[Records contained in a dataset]
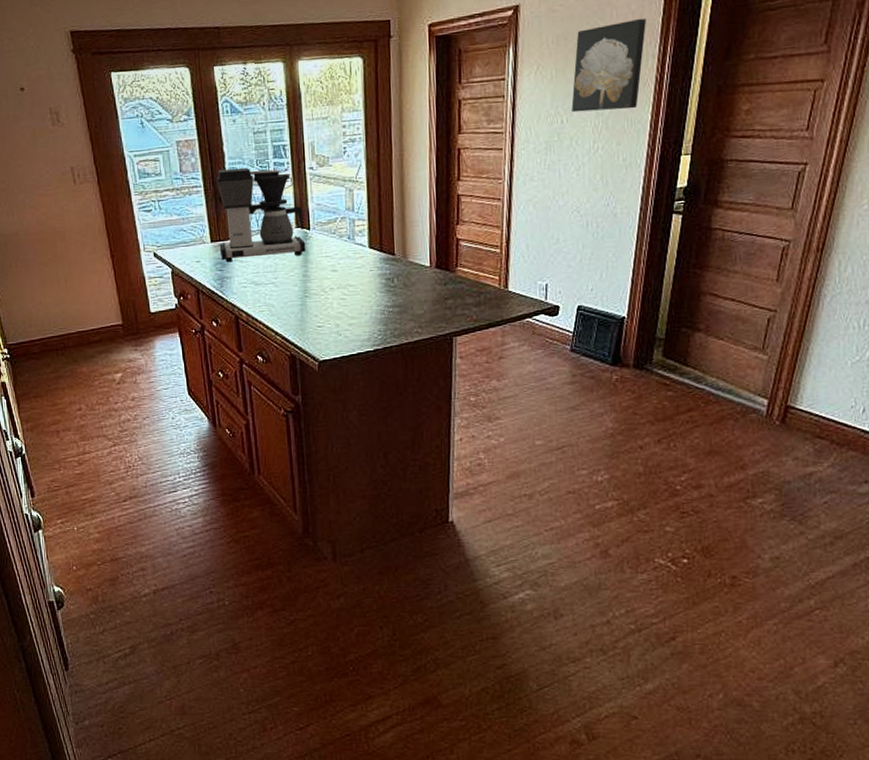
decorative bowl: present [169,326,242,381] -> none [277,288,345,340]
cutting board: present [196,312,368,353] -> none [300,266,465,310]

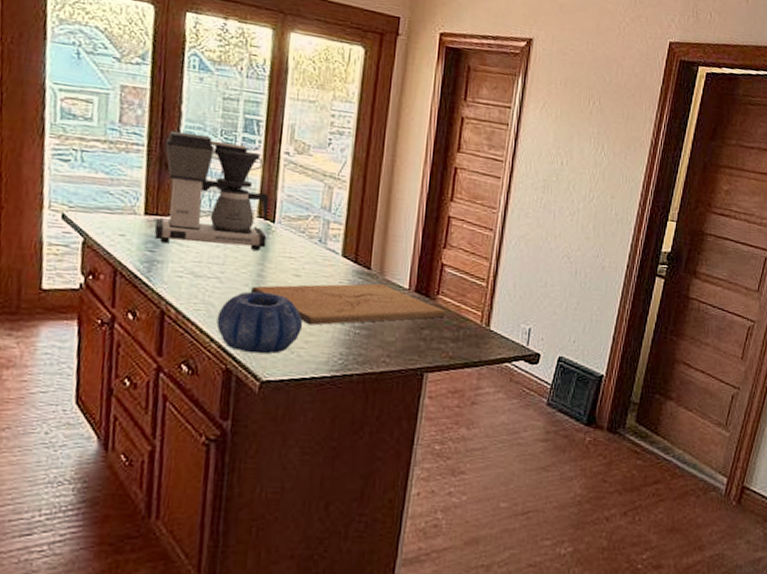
decorative bowl: none [277,288,345,340] -> present [216,291,302,355]
cutting board: none [300,266,465,310] -> present [251,283,445,326]
wall art: present [571,18,646,113] -> none [572,79,647,166]

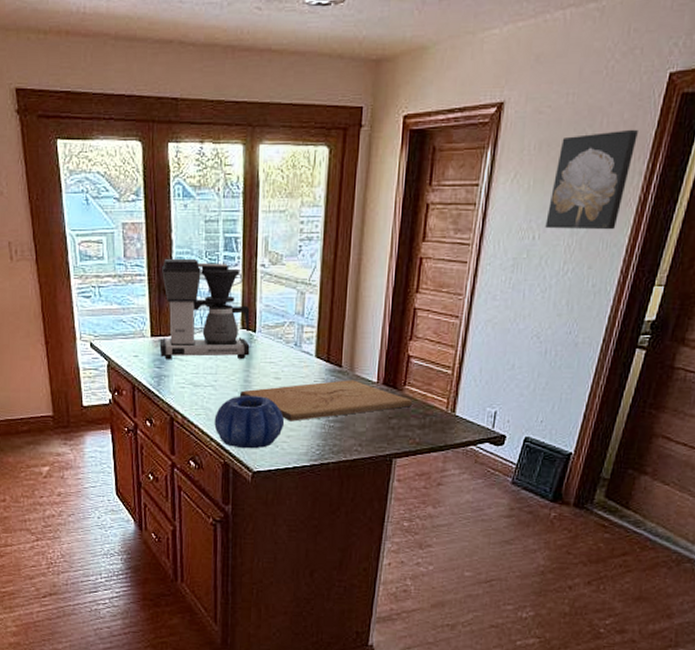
wall art: none [572,79,647,166] -> present [545,129,638,230]

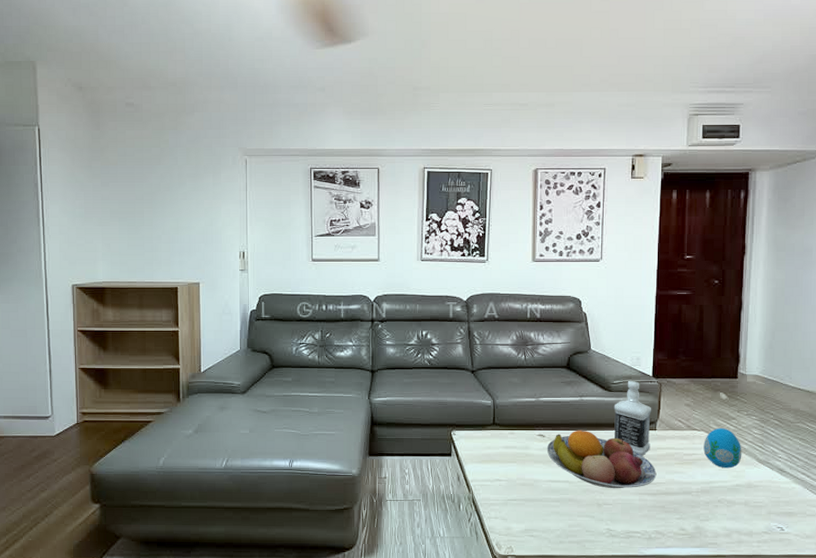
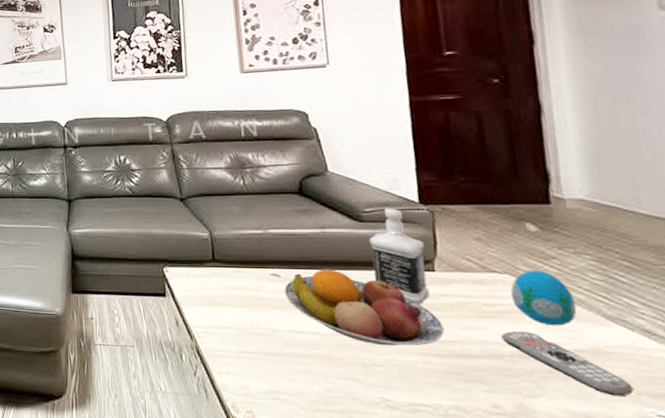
remote control: none [693,473,767,515] -> present [501,330,634,396]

- [TASK TO COMPLETE]:
Exactly as written, return each line above and leave the pictures behind.

- [SOLUTION]:
decorative bowl: present [169,326,242,381] -> none [277,288,345,340]
cutting board: present [196,312,368,353] -> none [300,266,465,310]

decorative bowl: none [277,288,345,340] -> present [216,291,302,355]
cutting board: none [300,266,465,310] -> present [251,283,445,326]
wall art: present [571,18,646,113] -> none [572,79,647,166]

wall art: none [572,79,647,166] -> present [545,129,638,230]

remote control: none [693,473,767,515] -> present [501,330,634,396]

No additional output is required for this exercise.